• **Your task**:
Wherever the word "shape" appears in a line of the data, that line should be copied.

• **Given records**:
[Start of section]

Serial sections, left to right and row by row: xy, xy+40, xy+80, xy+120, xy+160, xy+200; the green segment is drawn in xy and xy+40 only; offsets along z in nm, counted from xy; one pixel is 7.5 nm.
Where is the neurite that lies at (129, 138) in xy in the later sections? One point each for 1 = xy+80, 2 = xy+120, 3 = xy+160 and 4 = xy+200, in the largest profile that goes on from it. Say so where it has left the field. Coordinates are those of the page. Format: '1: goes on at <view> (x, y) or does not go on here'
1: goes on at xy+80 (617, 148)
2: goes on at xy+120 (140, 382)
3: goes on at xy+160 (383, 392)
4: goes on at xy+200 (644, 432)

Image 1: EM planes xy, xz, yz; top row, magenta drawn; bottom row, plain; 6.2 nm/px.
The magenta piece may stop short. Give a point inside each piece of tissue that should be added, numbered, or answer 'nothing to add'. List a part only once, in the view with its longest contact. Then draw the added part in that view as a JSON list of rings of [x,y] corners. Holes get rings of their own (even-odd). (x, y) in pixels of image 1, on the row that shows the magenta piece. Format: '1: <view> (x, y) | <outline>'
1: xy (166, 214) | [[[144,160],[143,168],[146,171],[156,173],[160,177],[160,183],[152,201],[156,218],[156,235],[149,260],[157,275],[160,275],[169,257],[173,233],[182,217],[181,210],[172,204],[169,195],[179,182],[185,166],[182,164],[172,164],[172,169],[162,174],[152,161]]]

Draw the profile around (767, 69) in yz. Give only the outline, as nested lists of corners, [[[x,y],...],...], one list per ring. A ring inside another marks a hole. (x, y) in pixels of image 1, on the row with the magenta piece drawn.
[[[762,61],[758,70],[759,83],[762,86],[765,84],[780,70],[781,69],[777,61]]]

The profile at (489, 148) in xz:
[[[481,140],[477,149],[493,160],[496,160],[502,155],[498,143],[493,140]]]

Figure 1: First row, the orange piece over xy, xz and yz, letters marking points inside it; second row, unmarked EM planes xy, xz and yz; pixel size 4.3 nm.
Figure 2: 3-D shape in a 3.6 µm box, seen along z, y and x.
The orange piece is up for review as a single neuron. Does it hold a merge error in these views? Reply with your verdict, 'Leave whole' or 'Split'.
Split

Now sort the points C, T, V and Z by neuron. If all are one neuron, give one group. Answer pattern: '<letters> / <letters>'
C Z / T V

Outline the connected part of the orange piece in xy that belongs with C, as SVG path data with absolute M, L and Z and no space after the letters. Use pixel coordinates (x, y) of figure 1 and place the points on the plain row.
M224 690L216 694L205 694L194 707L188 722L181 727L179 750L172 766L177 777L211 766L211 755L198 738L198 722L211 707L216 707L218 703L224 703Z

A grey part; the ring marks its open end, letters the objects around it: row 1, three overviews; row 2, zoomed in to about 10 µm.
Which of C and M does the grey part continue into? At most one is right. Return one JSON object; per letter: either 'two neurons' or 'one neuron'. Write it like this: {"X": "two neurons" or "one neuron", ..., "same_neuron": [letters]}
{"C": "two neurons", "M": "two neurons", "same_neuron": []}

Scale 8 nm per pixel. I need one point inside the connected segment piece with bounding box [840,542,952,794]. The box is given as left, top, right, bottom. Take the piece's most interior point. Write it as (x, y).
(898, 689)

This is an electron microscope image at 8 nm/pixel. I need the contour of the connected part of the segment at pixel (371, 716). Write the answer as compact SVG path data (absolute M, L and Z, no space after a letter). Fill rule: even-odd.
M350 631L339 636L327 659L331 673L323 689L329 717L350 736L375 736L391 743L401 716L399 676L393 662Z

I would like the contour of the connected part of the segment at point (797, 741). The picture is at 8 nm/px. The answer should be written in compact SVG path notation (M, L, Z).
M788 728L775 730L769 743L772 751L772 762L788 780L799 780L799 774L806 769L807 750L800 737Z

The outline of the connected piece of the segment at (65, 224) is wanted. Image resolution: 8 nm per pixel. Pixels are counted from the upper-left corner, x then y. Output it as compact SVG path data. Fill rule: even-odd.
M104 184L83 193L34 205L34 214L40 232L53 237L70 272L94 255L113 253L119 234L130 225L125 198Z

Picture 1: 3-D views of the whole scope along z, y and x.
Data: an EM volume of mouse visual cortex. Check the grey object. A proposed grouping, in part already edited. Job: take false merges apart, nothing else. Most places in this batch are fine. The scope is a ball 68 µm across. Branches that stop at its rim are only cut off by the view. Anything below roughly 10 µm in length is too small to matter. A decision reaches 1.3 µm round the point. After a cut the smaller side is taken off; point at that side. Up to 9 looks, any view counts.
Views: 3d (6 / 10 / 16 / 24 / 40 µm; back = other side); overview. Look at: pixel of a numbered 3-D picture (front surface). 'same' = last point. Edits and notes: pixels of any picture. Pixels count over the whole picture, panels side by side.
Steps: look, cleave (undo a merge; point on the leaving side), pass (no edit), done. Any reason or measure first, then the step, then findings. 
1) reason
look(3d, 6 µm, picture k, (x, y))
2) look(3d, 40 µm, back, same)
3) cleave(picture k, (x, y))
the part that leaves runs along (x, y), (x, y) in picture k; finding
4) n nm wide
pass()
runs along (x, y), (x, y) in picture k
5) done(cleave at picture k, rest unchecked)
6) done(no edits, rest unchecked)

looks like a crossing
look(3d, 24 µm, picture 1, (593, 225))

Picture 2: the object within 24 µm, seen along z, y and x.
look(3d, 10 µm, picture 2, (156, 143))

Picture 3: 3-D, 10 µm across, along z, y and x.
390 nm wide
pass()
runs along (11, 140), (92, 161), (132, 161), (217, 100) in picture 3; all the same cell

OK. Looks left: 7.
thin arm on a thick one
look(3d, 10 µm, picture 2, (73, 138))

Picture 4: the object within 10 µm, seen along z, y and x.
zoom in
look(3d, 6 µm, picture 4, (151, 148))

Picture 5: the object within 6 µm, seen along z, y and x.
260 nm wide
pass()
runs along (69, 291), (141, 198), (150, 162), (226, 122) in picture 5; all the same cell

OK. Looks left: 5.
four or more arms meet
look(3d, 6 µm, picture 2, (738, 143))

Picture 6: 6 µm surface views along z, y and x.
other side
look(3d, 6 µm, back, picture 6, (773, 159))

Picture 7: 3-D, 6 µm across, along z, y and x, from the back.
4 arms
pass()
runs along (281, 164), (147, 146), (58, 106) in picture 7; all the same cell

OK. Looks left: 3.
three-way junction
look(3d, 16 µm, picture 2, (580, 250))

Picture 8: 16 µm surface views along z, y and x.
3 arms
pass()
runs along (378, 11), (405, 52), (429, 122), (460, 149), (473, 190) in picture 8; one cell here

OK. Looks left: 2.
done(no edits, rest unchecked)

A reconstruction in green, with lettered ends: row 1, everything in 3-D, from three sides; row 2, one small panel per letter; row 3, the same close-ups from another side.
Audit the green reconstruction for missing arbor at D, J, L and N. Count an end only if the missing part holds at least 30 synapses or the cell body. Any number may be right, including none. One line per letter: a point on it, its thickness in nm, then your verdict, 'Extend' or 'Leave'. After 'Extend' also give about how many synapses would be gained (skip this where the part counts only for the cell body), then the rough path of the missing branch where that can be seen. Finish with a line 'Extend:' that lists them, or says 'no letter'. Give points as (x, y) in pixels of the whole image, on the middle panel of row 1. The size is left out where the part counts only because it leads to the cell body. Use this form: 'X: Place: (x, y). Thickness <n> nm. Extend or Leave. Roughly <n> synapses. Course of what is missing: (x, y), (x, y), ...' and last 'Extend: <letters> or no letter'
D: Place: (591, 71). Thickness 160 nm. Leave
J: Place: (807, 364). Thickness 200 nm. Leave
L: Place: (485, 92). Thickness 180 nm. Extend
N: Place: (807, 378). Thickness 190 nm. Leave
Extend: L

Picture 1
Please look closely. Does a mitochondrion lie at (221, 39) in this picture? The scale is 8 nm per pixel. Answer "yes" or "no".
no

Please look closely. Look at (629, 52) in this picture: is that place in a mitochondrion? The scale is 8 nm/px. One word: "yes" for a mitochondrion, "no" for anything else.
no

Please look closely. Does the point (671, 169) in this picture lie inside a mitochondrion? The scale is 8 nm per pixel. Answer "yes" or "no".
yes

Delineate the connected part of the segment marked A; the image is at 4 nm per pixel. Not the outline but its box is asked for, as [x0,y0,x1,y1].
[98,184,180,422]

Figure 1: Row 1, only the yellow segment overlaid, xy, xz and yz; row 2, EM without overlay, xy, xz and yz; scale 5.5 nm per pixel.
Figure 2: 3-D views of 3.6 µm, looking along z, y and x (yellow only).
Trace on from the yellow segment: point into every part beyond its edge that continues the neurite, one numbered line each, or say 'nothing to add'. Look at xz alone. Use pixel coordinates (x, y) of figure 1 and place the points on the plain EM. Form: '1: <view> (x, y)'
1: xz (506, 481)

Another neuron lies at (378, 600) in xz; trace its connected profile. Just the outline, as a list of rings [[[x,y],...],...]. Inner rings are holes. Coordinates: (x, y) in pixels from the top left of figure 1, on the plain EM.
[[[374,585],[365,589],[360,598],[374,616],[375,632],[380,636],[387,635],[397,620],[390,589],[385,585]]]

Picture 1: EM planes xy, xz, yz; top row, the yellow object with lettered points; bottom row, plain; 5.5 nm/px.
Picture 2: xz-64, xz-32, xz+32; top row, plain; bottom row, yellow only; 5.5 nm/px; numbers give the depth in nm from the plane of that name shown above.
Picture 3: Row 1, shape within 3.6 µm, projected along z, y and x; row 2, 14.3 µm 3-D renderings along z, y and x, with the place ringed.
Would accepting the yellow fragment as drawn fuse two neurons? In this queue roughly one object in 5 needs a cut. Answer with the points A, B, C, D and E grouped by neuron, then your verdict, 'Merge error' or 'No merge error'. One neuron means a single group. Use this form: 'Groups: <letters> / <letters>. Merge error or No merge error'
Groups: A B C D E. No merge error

[End of section]

• **Completed task**:
Figure 2: 3-D shape in a 3.6 µm box, seen along z, y and x.
Picture 3: Row 1, shape within 3.6 µm, projected along z, y and x; row 2, 14.3 µm 3-D renderings along z, y and x, with the place ringed.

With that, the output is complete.